За обедом в таверне он съел отбивную с капустой, выпил рюмку «Голландской храбрости»1, и вот уже целый час стоит на мостике, перекинутом через канал, и наблюдает, как редкие снежинки тают, так и не долетев до воды.
Ледяной ветер больно жалит лицо и руки. Сангина исписана настолько, что кончики пальцев касаются листа. Истрачена почти вся бумага. Но сегодня, двадцать четвёртого ноября тысяча шестьсот сорок второго года от трёх до четырёх часов дня он понял, почему не замерзает вода в амстердамских каналах. Такая чёрная и густая – настоящая смола – что кажется, будто она направляется прямо в адские котлы.
Внезапно ветер изменил направление. Над головой резко взметнулась чайка, шквал пригнал её с моря. Несколько быстрых штрихов сангиной, и птица навсегда застывает в правом верхнем углу изрисованного листа.
Саския как эта чайка. Северный ветер пригнал её в Амстердам из Фрисландии.
Она настоящая патрицианка, дочь бургомистра Леувардена. А он мужлан, сын лейденского мельника.
У отца была хорошая мельница на берегу Рейна. Шагая под ледяным дождем вдоль Принсенхофского канала, мимо домов с тяжёлыми фронтонами он вспоминал тёплую полутьму, пахнущую бродящим зерном и солодом. Вспоминал, как сидя на мешке с мукой, рисовал под монотонный звук вертящегося колеса лущильной машины маленькое Евангелие в красном переплёте, лежащее на обдирочном камне; паутинку, свисающую с потолка, и чью-то сгорбленную тень, дрожащую в углу.
Поговаривали, что на отцовской мельнице водиться всякая нечисть. Чепуха! Отец не знался с чёртом.
А вот ему пришлось…
Рембрандт шагал по улице, насквозь продуваемой шквалистым ветром. Струи дождя летели к земле то отвесно, то косо, как будто старались выбить стекла. В одном из окон мелькнул белый накрахмаленный чепец: какая-то матрона выглянула на улицу. Повеяло домашним уютом, славно растопленной печью, и на душе стало немного теплее.
Дом на Йоденбрестрат у моста Святого Антония он присмотрел для них с Саскией восемь лет назад. Прекрасный вид на порт, до Амстела рукой подать, летом можно прогуливаться вдоль реки. Дом хороший – три этажа, мансарда, полуподвальное помещение. Очень дорогой. Но он выплатит.
Рембрандт пересёк мост, с которого открывался отличный вид на Чокнутого Якоба, миновал шлюзовые ворота с кольцевым перекрестком Мейстер-Виссерплейн, повернул на Йоденбрестрат и вышел к дому.
Восемь лет назад он перевёз сюда Саскию…
Сегодня дом смотрелся невесело. Впрочем, в ноябре у любого амстердамского дома вид мрачноватый.
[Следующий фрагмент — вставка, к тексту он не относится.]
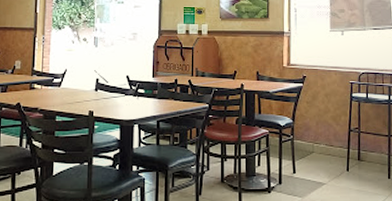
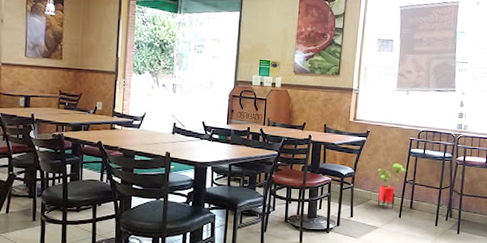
house plant: none [319,110,350,162] -> present [377,163,406,209]

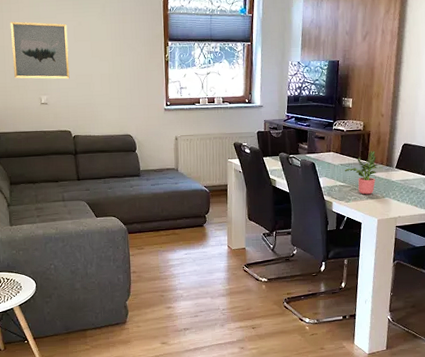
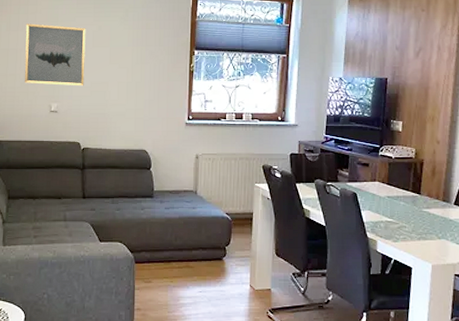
potted plant: present [344,150,378,195] -> none [392,182,432,234]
А это был один из самых унылых осенних вечеров.
Он поднялся по крутой лестнице, на ходу срывая с себя куртку и шарф. Долго расхаживал по мастерской. Какое-то время бесцельно сидел, глядя в пространство, пока не застыли спина и ноги. Дыхание вырывалось изо рта тающими облачками пара. Он поёжился.
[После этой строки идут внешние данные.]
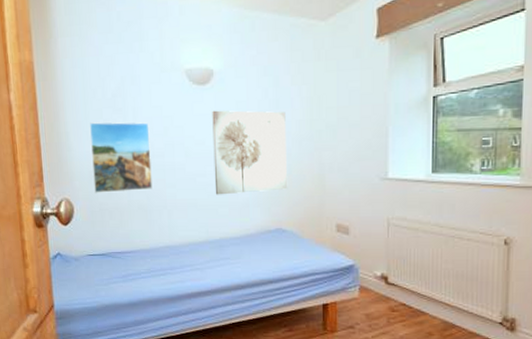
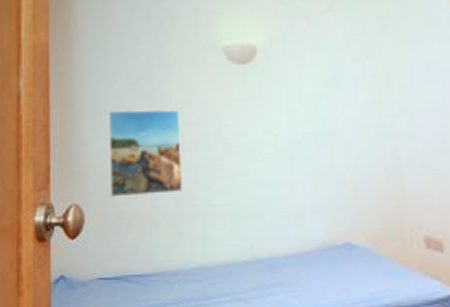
wall art: present [212,110,288,195] -> none [256,92,356,199]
Нет, это не просто озноб. Значит, она уже здесь. Явилась и сидит за спиной по ту сторону стола, глядя на него через зеркало, одновременно рядом и в отдалении, отстранённая и такая близкая.
Саския… Один на один с наброском её посмертного портрета. Из углубления подушки на него смотрело лицо девочки-подростка. Странным образом отразилась на ней болезнь, неумолимое время словно повернуло вспять.